Why does government lag so far behind private business in the application of new technology to customer service, constituent service and government operations? Examples:
•   At the City of Seattle, for example, you can pay bills with a credit card or bank account, but the City’s website won’t “remember” the information – each month and for each bill you have to completely enter all the information again.
•   We print a million pages of utility bills (electricity, water, solid waste) and then mail them out each month, but there’s no option to receive bills electronically, as offered by most private utilities.
•   You can watch a City Council meeting via www.seattlechannel.org and you can actually pull up and watch any City Council committee meeting since 2003 there as well. But, in this age of You Tube, you need to download Real Player software in order to watch our meetings!
•   In an era when many private companies totally automate purchasing and hiring processes, City agencies still use paper documents and pen-and-ink signatures for most of this work.
Yet the City of Seattle is a leading adopter of technology, winning “best municipal web portal awards” in 2001 and 2006, and “top municipal TV station” in 2007. We are on the leading edge! Of government.

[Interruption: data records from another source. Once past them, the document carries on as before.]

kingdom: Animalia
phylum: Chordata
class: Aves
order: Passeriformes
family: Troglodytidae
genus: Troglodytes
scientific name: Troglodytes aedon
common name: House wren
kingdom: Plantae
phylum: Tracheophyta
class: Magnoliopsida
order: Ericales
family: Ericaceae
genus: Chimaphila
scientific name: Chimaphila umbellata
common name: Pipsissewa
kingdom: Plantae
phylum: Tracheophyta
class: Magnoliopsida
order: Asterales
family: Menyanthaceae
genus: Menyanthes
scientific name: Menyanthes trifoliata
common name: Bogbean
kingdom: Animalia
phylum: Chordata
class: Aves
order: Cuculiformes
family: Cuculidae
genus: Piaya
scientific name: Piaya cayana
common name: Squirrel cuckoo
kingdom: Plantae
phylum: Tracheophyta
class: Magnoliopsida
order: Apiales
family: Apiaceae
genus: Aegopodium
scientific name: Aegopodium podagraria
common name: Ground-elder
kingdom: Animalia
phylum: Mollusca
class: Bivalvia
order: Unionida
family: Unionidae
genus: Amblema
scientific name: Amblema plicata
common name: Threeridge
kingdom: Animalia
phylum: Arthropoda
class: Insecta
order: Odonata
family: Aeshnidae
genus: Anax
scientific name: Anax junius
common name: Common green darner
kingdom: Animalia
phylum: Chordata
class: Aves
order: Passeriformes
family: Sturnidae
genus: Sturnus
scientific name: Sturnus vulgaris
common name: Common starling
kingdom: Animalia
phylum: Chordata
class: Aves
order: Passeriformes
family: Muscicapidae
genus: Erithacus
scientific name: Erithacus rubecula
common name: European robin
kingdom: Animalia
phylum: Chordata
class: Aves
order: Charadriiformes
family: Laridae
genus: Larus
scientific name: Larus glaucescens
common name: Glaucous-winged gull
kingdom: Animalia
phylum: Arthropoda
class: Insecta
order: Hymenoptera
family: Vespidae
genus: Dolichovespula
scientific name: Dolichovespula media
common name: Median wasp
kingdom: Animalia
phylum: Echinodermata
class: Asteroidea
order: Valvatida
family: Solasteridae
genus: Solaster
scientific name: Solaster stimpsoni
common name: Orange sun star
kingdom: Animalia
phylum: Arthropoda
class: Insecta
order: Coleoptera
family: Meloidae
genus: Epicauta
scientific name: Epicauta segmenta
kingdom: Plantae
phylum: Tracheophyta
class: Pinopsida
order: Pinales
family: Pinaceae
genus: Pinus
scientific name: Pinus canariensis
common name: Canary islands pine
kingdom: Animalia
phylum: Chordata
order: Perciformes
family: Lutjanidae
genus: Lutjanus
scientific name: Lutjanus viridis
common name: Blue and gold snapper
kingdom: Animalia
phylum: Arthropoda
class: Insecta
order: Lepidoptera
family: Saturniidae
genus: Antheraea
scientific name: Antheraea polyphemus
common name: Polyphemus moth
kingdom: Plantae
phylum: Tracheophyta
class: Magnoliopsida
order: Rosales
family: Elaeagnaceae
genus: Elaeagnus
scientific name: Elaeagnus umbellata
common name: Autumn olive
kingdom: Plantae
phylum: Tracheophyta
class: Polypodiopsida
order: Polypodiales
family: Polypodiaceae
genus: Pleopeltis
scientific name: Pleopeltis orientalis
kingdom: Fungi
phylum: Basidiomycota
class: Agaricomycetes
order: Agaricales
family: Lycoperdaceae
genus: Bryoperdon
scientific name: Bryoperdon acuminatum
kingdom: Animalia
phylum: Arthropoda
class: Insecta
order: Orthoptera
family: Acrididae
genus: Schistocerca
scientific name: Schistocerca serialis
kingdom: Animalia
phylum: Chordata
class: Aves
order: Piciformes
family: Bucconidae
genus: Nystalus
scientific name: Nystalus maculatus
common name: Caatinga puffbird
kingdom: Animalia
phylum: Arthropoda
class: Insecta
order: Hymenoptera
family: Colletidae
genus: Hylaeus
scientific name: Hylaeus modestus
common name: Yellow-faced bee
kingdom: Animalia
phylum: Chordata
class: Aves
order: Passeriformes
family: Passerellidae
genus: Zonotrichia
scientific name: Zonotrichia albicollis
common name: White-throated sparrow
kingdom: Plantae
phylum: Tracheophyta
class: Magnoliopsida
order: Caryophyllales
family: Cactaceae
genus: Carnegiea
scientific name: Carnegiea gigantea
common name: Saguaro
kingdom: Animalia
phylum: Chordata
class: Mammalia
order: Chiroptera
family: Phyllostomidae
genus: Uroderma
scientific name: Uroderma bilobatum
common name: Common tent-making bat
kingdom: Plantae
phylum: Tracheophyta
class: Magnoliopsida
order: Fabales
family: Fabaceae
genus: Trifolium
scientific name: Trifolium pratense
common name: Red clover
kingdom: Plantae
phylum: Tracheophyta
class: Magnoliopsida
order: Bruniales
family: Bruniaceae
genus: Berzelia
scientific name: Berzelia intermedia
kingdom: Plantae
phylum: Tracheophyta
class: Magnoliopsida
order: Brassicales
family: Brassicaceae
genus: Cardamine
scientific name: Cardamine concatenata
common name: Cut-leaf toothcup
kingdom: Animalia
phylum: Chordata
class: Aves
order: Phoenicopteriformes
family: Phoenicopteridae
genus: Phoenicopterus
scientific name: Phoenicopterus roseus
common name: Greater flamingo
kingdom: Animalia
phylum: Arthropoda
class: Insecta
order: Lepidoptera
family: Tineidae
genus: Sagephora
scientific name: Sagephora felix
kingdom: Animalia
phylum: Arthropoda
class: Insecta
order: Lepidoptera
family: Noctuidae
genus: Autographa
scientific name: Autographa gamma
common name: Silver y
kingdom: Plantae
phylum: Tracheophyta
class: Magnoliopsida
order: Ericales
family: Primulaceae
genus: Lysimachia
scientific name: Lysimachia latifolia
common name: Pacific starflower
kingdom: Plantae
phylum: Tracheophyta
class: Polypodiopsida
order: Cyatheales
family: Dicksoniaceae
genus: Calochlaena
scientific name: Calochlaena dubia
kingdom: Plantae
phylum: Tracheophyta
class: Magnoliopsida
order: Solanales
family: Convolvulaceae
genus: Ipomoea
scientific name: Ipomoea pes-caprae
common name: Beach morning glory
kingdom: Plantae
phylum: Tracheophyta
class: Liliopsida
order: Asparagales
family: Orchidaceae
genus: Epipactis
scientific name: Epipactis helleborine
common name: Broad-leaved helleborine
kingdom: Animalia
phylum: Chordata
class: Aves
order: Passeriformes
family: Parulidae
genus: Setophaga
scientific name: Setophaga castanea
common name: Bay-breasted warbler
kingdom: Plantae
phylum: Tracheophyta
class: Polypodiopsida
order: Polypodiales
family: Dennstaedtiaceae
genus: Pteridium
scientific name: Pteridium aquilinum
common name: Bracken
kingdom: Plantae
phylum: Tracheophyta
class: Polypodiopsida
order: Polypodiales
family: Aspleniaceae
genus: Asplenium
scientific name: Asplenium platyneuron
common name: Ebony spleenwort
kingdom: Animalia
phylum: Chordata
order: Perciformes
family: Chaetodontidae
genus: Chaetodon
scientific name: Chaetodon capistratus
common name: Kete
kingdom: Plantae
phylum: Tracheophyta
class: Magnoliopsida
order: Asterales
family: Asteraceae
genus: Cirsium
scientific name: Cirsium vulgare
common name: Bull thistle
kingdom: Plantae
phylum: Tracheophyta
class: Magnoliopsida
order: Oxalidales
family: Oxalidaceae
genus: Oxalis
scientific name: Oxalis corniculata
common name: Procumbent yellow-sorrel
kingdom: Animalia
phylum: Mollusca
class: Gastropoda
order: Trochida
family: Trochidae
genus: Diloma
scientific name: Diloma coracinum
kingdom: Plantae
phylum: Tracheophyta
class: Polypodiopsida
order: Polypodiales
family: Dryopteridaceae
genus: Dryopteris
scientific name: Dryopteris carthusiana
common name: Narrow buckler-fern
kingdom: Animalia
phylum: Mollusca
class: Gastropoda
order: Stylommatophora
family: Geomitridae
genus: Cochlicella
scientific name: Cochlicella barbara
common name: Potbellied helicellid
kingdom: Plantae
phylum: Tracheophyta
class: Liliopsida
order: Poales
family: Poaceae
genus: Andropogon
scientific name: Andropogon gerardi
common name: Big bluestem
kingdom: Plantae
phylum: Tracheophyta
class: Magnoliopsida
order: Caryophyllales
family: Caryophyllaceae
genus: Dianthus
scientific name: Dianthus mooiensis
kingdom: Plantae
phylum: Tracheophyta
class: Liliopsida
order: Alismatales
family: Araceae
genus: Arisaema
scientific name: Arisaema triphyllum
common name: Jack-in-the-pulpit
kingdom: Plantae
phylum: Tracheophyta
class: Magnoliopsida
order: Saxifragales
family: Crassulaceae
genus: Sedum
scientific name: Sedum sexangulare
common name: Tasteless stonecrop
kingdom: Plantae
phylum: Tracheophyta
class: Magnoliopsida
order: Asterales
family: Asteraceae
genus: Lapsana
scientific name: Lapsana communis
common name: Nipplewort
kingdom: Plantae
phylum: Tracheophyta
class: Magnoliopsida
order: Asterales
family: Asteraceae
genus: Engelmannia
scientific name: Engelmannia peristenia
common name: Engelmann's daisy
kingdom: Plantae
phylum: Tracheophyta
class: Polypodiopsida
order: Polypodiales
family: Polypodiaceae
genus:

But clearly we’re NOT on the leading edge of what our customers and constituents use when dealing with their insurance companies, banks, and when they do their shopping on the web and Internet.
What gives with government’s apparent position on the “tailing” edge?
Well, first of all, we’re NOT on the “tailing” edge. Although many national or statewide private companies have robust retailing and transaction presence on the web, few mid-size or smaller businesses have much other than a “shopping cart”.
Next, we have to be careful. Damned careful. We are shepherds of taxpayer and ratepayer dollars. We have many “feet on the street” services to fund with those dollars – cops, firefighters, paramedics, parks, potholes, inspections, public health. We cannot afford costly experiments with technology. We need to let the private sector test and prove technologies. This also whets the appetite of consumers/constituents. Only then should we adopt new high tech. Plus, once a technology like web payments comes into mainstream use in banks and financial institutions, it will be cheaper for government to implement.
Finally, we have to be careful, damned careful. We are shepherds of personal information on hundreds of thousands (if not millions) of people. You – the customer – have a choice of a bank or an insurance company. If you give such an institution your name, date of birth, social security number and credit card number, and they misuse it or lose it, not only must they make it right, but you can choose a different place to do business. Government is held to a much higher standard because it compels constituents to turn over their personal information. And constituents have a very powerful voice when their government makes mistakes: a little event called “re-election”.
I want the City of Seattle to be on the “leading edge” of the mainstream adopters of technology. NOT the cutting edge or bleeding edge. We’ll let large private businesses break the ice of new high tech, and we’ll follow right on their “tails”!

P.S. You-Tube video (also known as MPEG4 or “flash”) is coming to www.seattlechannel.org at the end of August. Electronic billing – replacing paper, retaining of bank accounts and credit card info is coming to the City of Seattle early in 2009.